Extracted records:
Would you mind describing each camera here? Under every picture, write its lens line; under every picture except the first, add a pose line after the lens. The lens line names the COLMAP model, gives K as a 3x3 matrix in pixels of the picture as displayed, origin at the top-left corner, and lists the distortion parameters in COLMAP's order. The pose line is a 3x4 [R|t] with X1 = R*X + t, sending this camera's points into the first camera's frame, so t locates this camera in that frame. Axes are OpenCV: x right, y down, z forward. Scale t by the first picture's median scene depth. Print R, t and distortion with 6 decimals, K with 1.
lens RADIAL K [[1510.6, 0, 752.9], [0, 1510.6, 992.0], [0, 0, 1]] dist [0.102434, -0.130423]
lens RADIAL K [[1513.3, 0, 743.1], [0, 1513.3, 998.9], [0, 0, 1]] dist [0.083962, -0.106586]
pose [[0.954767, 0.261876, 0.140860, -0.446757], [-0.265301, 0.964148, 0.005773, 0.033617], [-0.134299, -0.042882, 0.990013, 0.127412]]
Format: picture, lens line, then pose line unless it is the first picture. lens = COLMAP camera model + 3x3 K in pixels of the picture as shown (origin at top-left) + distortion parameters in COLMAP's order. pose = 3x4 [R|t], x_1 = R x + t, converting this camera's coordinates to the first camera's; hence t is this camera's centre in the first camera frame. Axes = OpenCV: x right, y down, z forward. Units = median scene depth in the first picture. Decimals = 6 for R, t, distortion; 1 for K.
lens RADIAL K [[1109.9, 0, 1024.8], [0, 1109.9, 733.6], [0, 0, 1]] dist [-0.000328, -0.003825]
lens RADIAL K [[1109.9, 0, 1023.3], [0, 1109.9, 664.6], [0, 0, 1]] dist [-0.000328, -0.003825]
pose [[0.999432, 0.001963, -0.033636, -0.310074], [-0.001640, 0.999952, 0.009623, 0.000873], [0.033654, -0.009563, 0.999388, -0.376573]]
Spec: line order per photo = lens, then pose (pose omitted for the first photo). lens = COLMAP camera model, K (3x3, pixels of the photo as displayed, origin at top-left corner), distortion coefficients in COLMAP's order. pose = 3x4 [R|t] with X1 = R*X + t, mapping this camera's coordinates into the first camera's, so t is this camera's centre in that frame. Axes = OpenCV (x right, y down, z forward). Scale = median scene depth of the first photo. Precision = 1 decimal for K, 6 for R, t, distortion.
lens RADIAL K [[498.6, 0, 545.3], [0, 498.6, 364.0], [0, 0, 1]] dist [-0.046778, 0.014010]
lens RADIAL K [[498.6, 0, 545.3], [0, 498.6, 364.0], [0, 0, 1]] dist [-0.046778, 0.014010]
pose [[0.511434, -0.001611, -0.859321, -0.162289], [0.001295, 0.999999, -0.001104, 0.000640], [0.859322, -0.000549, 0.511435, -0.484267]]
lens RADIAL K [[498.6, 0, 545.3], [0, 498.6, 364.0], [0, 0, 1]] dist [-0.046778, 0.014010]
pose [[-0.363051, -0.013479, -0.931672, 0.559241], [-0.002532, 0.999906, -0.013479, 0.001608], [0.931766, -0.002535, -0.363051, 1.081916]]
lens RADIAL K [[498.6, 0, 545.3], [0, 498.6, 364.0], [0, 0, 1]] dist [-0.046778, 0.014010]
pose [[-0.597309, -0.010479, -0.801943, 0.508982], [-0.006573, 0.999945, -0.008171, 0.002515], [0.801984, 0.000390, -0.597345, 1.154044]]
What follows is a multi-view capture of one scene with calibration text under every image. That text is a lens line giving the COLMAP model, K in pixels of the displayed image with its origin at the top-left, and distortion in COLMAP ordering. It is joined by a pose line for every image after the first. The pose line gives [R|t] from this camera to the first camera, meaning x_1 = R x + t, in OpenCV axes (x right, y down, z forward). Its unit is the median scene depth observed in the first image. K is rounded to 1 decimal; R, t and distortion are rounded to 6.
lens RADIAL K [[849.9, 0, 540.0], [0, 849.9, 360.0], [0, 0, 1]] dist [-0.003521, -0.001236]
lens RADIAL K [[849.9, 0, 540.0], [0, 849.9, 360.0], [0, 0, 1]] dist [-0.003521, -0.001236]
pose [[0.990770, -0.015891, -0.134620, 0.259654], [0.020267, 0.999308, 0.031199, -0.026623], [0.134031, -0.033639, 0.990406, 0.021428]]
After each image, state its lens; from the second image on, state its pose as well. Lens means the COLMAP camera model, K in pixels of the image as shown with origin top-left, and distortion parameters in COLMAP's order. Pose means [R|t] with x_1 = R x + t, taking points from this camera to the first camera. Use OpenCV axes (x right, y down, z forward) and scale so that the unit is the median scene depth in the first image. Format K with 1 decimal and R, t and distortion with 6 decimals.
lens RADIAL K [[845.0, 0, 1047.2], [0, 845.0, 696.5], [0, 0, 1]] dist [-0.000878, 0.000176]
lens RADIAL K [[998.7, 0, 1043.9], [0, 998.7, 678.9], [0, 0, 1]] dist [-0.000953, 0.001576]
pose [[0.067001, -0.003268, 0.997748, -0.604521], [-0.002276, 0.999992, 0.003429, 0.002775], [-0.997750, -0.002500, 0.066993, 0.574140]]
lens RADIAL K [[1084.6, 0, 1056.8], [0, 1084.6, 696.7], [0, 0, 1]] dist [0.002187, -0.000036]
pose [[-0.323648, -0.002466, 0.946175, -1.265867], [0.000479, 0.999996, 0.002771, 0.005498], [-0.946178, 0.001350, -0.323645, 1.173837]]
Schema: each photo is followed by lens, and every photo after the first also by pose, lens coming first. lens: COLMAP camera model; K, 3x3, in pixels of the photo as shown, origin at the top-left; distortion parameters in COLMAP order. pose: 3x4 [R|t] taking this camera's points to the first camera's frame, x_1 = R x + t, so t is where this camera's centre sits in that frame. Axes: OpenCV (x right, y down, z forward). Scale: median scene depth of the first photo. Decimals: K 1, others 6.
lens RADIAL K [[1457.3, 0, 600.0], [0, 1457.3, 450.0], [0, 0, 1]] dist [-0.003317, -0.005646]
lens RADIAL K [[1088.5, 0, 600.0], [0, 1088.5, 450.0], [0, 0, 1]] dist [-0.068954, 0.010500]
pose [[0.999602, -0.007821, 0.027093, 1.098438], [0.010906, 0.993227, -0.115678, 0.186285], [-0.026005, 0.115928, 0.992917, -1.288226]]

- **What you have to do**:
Nothing in the records may be left out; reproduce them exactly.

- **Solution**:
Would you mind describing each camera here? Under every picture, write its lens line; under every picture except the first, add a pose line after the lens. The lens line names the COLMAP model, gives K as a 3x3 matrix in pixels of the picture as displayed, origin at the top-left corner, and lists the distortion parameters in COLMAP's order. The pose line is a 3x4 [R|t] with X1 = R*X + t, sending this camera's points into the first camera's frame, so t locates this camera in that frame. Axes are OpenCV: x right, y down, z forward. Scale t by the first picture's median scene depth. Print R, t and distortion with 6 decimals, K with 1.
lens RADIAL K [[1510.6, 0, 752.9], [0, 1510.6, 992.0], [0, 0, 1]] dist [0.102434, -0.130423]
lens RADIAL K [[1513.3, 0, 743.1], [0, 1513.3, 998.9], [0, 0, 1]] dist [0.083962, -0.106586]
pose [[0.954767, 0.261876, 0.140860, -0.446757], [-0.265301, 0.964148, 0.005773, 0.033617], [-0.134299, -0.042882, 0.990013, 0.127412]]
Format: picture, lens line, then pose line unless it is the first picture. lens = COLMAP camera model + 3x3 K in pixels of the picture as shown (origin at top-left) + distortion parameters in COLMAP's order. pose = 3x4 [R|t], x_1 = R x + t, converting this camera's coordinates to the first camera's; hence t is this camera's centre in the first camera frame. Axes = OpenCV: x right, y down, z forward. Units = median scene depth in the first picture. Decimals = 6 for R, t, distortion; 1 for K.
lens RADIAL K [[1109.9, 0, 1024.8], [0, 1109.9, 733.6], [0, 0, 1]] dist [-0.000328, -0.003825]
lens RADIAL K [[1109.9, 0, 1023.3], [0, 1109.9, 664.6], [0, 0, 1]] dist [-0.000328, -0.003825]
pose [[0.999432, 0.001963, -0.033636, -0.310074], [-0.001640, 0.999952, 0.009623, 0.000873], [0.033654, -0.009563, 0.999388, -0.376573]]
Spec: line order per photo = lens, then pose (pose omitted for the first photo). lens = COLMAP camera model, K (3x3, pixels of the photo as displayed, origin at top-left corner), distortion coefficients in COLMAP's order. pose = 3x4 [R|t] with X1 = R*X + t, mapping this camera's coordinates into the first camera's, so t is this camera's centre in that frame. Axes = OpenCV (x right, y down, z forward). Scale = median scene depth of the first photo. Precision = 1 decimal for K, 6 for R, t, distortion.
lens RADIAL K [[498.6, 0, 545.3], [0, 498.6, 364.0], [0, 0, 1]] dist [-0.046778, 0.014010]
lens RADIAL K [[498.6, 0, 545.3], [0, 498.6, 364.0], [0, 0, 1]] dist [-0.046778, 0.014010]
pose [[0.511434, -0.001611, -0.859321, -0.162289], [0.001295, 0.999999, -0.001104, 0.000640], [0.859322, -0.000549, 0.511435, -0.484267]]
lens RADIAL K [[498.6, 0, 545.3], [0, 498.6, 364.0], [0, 0, 1]] dist [-0.046778, 0.014010]
pose [[-0.363051, -0.013479, -0.931672, 0.559241], [-0.002532, 0.999906, -0.013479, 0.001608], [0.931766, -0.002535, -0.363051, 1.081916]]
lens RADIAL K [[498.6, 0, 545.3], [0, 498.6, 364.0], [0, 0, 1]] dist [-0.046778, 0.014010]
pose [[-0.597309, -0.010479, -0.801943, 0.508982], [-0.006573, 0.999945, -0.008171, 0.002515], [0.801984, 0.000390, -0.597345, 1.154044]]
What follows is a multi-view capture of one scene with calibration text under every image. That text is a lens line giving the COLMAP model, K in pixels of the displayed image with its origin at the top-left, and distortion in COLMAP ordering. It is joined by a pose line for every image after the first. The pose line gives [R|t] from this camera to the first camera, meaning x_1 = R x + t, in OpenCV axes (x right, y down, z forward). Its unit is the median scene depth observed in the first image. K is rounded to 1 decimal; R, t and distortion are rounded to 6.
lens RADIAL K [[849.9, 0, 540.0], [0, 849.9, 360.0], [0, 0, 1]] dist [-0.003521, -0.001236]
lens RADIAL K [[849.9, 0, 540.0], [0, 849.9, 360.0], [0, 0, 1]] dist [-0.003521, -0.001236]
pose [[0.990770, -0.015891, -0.134620, 0.259654], [0.020267, 0.999308, 0.031199, -0.026623], [0.134031, -0.033639, 0.990406, 0.021428]]
After each image, state its lens; from the second image on, state its pose as well. Lens means the COLMAP camera model, K in pixels of the image as shown with origin top-left, and distortion parameters in COLMAP's order. Pose means [R|t] with x_1 = R x + t, taking points from this camera to the first camera. Use OpenCV axes (x right, y down, z forward) and scale so that the unit is the median scene depth in the first image. Format K with 1 decimal and R, t and distortion with 6 decimals.
lens RADIAL K [[845.0, 0, 1047.2], [0, 845.0, 696.5], [0, 0, 1]] dist [-0.000878, 0.000176]
lens RADIAL K [[998.7, 0, 1043.9], [0, 998.7, 678.9], [0, 0, 1]] dist [-0.000953, 0.001576]
pose [[0.067001, -0.003268, 0.997748, -0.604521], [-0.002276, 0.999992, 0.003429, 0.002775], [-0.997750, -0.002500, 0.066993, 0.574140]]
lens RADIAL K [[1084.6, 0, 1056.8], [0, 1084.6, 696.7], [0, 0, 1]] dist [0.002187, -0.000036]
pose [[-0.323648, -0.002466, 0.946175, -1.265867], [0.000479, 0.999996, 0.002771, 0.005498], [-0.946178, 0.001350, -0.323645, 1.173837]]
Schema: each photo is followed by lens, and every photo after the first also by pose, lens coming first. lens: COLMAP camera model; K, 3x3, in pixels of the photo as shown, origin at the top-left; distortion parameters in COLMAP order. pose: 3x4 [R|t] taking this camera's points to the first camera's frame, x_1 = R x + t, so t is where this camera's centre sits in that frame. Axes: OpenCV (x right, y down, z forward). Scale: median scene depth of the first photo. Decimals: K 1, others 6.
lens RADIAL K [[1457.3, 0, 600.0], [0, 1457.3, 450.0], [0, 0, 1]] dist [-0.003317, -0.005646]
lens RADIAL K [[1088.5, 0, 600.0], [0, 1088.5, 450.0], [0, 0, 1]] dist [-0.068954, 0.010500]
pose [[0.999602, -0.007821, 0.027093, 1.098438], [0.010906, 0.993227, -0.115678, 0.186285], [-0.026005, 0.115928, 0.992917, -1.288226]]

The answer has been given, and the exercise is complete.